▶ [WHAT IS BEING ASKED]: Starting with the opening line of the material, restate every line word for word, and end on the line containing "cancer (adenocarcinoma) tissue".

▶ [DATA EXTRACT]:
--- START ---

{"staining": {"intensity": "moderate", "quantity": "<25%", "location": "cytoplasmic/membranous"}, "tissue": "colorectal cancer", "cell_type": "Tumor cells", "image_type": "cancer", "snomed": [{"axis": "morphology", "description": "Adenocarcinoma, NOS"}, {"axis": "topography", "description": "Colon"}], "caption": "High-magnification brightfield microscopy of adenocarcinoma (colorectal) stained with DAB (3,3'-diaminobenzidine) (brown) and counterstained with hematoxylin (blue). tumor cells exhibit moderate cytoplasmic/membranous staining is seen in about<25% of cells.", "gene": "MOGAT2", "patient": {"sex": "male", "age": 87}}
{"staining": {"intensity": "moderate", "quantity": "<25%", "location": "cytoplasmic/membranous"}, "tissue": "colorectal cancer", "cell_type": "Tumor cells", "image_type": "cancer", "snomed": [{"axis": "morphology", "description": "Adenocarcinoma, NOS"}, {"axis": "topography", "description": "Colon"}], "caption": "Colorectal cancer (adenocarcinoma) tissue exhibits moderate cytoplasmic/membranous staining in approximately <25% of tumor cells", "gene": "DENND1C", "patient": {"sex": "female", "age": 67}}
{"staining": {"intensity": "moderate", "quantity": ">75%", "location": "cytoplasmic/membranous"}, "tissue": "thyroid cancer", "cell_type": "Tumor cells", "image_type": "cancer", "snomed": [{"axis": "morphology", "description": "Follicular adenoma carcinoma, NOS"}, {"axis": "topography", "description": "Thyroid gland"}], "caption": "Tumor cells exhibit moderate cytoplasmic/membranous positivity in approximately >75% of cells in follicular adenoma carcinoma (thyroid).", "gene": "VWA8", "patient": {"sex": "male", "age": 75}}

--- END ---

▶ [ANSWER AREA]:
{"staining": {"intensity": "moderate", "quantity": "<25%", "location": "cytoplasmic/membranous"}, "tissue": "colorectal cancer", "cell_type": "Tumor cells", "image_type": "cancer", "snomed": [{"axis": "morphology", "description": "Adenocarcinoma, NOS"}, {"axis": "topography", "description": "Colon"}], "caption": "High-magnification brightfield microscopy of adenocarcinoma (colorectal) stained with DAB (3,3'-diaminobenzidine) (brown) and counterstained with hematoxylin (blue). tumor cells exhibit moderate cytoplasmic/membranous staining is seen in about<25% of cells.", "gene": "MOGAT2", "patient": {"sex": "male", "age": 87}}
{"staining": {"intensity": "moderate", "quantity": "<25%", "location": "cytoplasmic/membranous"}, "tissue": "colorectal cancer", "cell_type": "Tumor cells", "image_type": "cancer", "snomed": [{"axis": "morphology", "description": "Adenocarcinoma, NOS"}, {"axis": "topography", "description": "Colon"}], "caption": "Colorectal cancer (adenocarcinoma) tissue exhibits moderate cytoplasmic/membranous staining in approximately <25% of tumor cells", "gene": "DENND1C", "patient": {"sex": "female", "age": 67}}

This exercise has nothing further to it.